The U.S. Army's fiscal 2020 budget, which will be made public in mid-March, will cut $31.5 billion from existing programs to ensure that the service's top priorities of readiness and modernization remain on track, Under Secretary of the Army Ryan McCarthy said Tuesday.

Army senior leadership just wrapped up its version of "night court," a time-consuming and tedious process in which top generals went through each program to find extra money for the service's six modernization priorities and to fund efforts to increase the readiness levels of brigade combat teams, McCarthy told an audience at an Association of the United States Army breakfast.

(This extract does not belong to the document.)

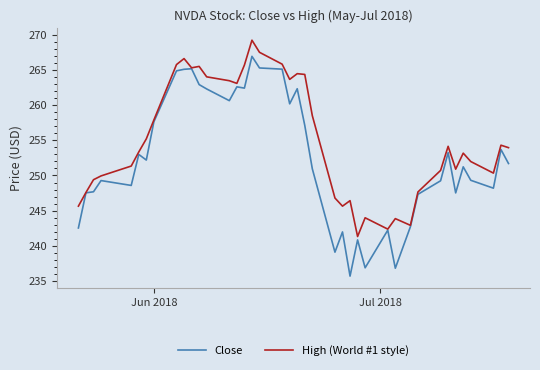

What is the difference between the second highest and minimum values in the Close series?

29.5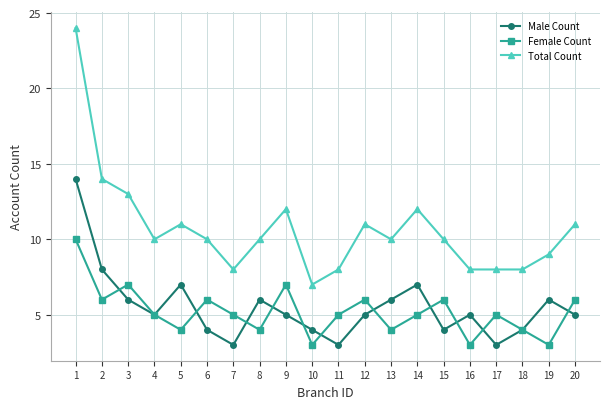

In Female Count, how many points are higher than both neighbors (excluding endpoints)?

6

"We ran through every program in the budget ... it was kind of that Shark Tank variety. You went in there and explained your program to the leadership and, if it didn't survive contact, it was out," he said.

The process yielded "just over $31.5 billion" in cuts and reductions, as well as cost avoidance measures, McCarthy said.

"So if you walk down the balance sheet, it's about $8 billion in cost avoidance and about $22 billion in just cuts or terminations, so that we could realign the funding against our priorities," said McCarthy, using broad figures.

He added, "$8 billion is cost avoidance in the out years; that is a savings. Cost avoidance ... flattens cost, so costs don't increase."

McCarthy would not give details about which programs have been cut, restructured or canceled.

The Army began this journey two years ago, he said, by aligning the fiscal 2018 and 2019 budgets against its six modernization priorities: long-range precision fires, next-generation combat vehicle, future vertical lift, a mobile network, air and missile defense, and soldier lethality.

"All six of the Army modernization priorities will have vast increases, and you will see a sustained push to the readiness portfolio because we made hard choices inside of our budget," McCarthy said. "We have been very consistent about where we are trying to take the Army to have the Army we need by 2028. With that comes very difficult choices and, in this fiscal 2020 [budget], folks will see that."

The budget is scheduled to be released March 12. Until then, McCarthy said the service will continue to communicate with companies that stand to lose revenue as a result of budget cuts.

"We think that we have been consistent and, when you are consistent about where you are trying to take the organization and you work with companies, they will adjust," he said.

"But it's when you blindside them on a budget draft day, that's very different. Those [business] leaders can't manage expectations, and they can't adjust their investments, their product lines, to survive. But that is the very nature of a partnership -- just a lot of communication."